Meghan Markle’s Engagement Ring Holds Special Meaning For Prince Harry
Talk about romantic! Prince Harry designed the engagement ring he proposed to Meghan Markle with. The completely unique piece was custom-made by the famed jeweler British Cleave & Co. for Harry.
It features a three-carat cushion-cut diamond from Botswana, which is a country dear to the couple. Set in a yellow gold band, the diamond side stones were given to Harry by his mother, the late Princess Diana. How very touching.
Generations Have Worn This Necklace
Princess Alexandra of Denmark received this necklace as a gift on the eve of her wedding in 1863. The jewelry is now known as Queen Alexandra’s Wedding Necklace, and it was eventually passed down to the Queen Mother.
Upon her passing in 2002, the necklace became the property of Queen Elizabeth. As we’ve seen time and time again, the queen is generous in lending out her jewels. Here’s Kate Middleton wearing it to an official event in 2018.

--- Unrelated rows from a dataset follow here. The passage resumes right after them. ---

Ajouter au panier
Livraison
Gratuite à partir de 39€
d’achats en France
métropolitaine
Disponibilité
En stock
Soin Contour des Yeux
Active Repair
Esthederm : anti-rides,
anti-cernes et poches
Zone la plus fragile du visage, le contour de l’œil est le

The Sovereign’s Orb Contains 600 Gems And Pearls
The solid gold piece on the left is called the Sovereign’s Orb, which is part of the royal family’s coronation regalia. It was initially made for the 1661 coronation of Charles II and has been used at all coronations since.
The impressive orb contains more than 600 gems and pearls, including diamonds, rubies, sapphires, emeralds, and amethyst. When William and Mary came to the throne as King and Queen in 1689, an orb was made for her as well (seen on the right). Both orbs were placed on Queen Victoria’s coffin during her funeral.